The Monetary Policy Committee (MPC)
of the Reserve Bank of India (RBI) today cut repo rate, or its key lending
rate, by 25 basis points to 6 per cent - the lowest since November 2010.
Falling inflation allowed the central
bank to focus on boosting the economy which grew at the slowest pace in over
two years in the January-March quarter. Banks could lower lending rates
further, making loans cheaper.
RBI
chief Urjit Patel, addressing the media, said banks
have scope for lowering lending rates further in some segments where
transmission of lower rates.
The decision of the MPC was consistent with a neutral
stance of monetary policy in consonance with the objective of achieving the
medium-term inflation target of 4% within a band of +/- 2%, while supporting
growth.
Policy Rates :
Repo Rate and Reverse Repo RateRepo rate is the rate at which RBI lends to its clients generally against government securities. Reduction in Repo rate helps the commercial banks to get money at a cheaper rate and increase in Repo rate discourages the commercial banks to get money as the rate increases and becomes expensive. It was reduced by 25 basis points to 6%. The rate cut comes after a slump in food prices in consumer inflation to a record low of 1.54%.
Reverse Repo rate is the rate at which RBI borrows money from the commercial banks. It was reduced by 25 bps to 5.75%.
Cash Reserve Ratio
Cash Reserve Ratio is a certain percentage of bank deposits which banks are required to keep with RBI in the form of reserves or balances. the CRR is 4.00 percent ,it was unchanged at 4%. The RBI uses the CRR to drain out excessive money from the system.
Statutory Liquidity Ratio
Every financial institution has to maintain a certain quantity of liquid assets with themselves at any point of time of their total time and demand liabilities.

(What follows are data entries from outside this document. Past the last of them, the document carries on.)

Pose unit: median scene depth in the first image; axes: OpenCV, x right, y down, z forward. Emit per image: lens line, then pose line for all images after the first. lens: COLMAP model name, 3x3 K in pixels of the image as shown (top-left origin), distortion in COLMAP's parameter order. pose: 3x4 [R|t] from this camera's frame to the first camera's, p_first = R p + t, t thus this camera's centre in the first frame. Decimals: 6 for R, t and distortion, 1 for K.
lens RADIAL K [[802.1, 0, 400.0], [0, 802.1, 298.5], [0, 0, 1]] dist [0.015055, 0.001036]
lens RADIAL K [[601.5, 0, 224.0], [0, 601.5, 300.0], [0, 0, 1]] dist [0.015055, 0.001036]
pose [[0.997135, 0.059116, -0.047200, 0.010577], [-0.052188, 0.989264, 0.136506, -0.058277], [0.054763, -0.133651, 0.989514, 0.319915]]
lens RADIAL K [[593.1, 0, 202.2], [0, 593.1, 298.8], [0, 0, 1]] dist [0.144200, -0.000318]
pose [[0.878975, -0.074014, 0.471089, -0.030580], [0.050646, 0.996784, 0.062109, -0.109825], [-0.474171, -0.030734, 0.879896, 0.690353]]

These assets have to be kept in non cash form such as G-secs precious metals, approved securities like bonds etc.
This will be reduced to 20% with effect from 24th June 2017 in line with the changes in RBI Credit Policy, means it was unhanged 20%
Monetary Policy Committee(MPC)
Monetary policy is the process by which monetary authority of a country , generally central bank controls the supply of money in the economy by its control over interest rates in order to maintain price stability and achieve high economic growth. In India, the central monetary authority is the Reserve Bank of India (RBI). It is so designed as to maintain the price stability in the economy.
The Monetary Policy Committee is entrusted with the task of fixing the benchmark policy rate (repo rate) required to contain inflation within the specified target level. As per the provisions of the RBI Act, out of the 6 Members of Monetary Policy Committee, 3 Members will be from the RBI and the other 3 Members of MPC will be appointed by the Central Government.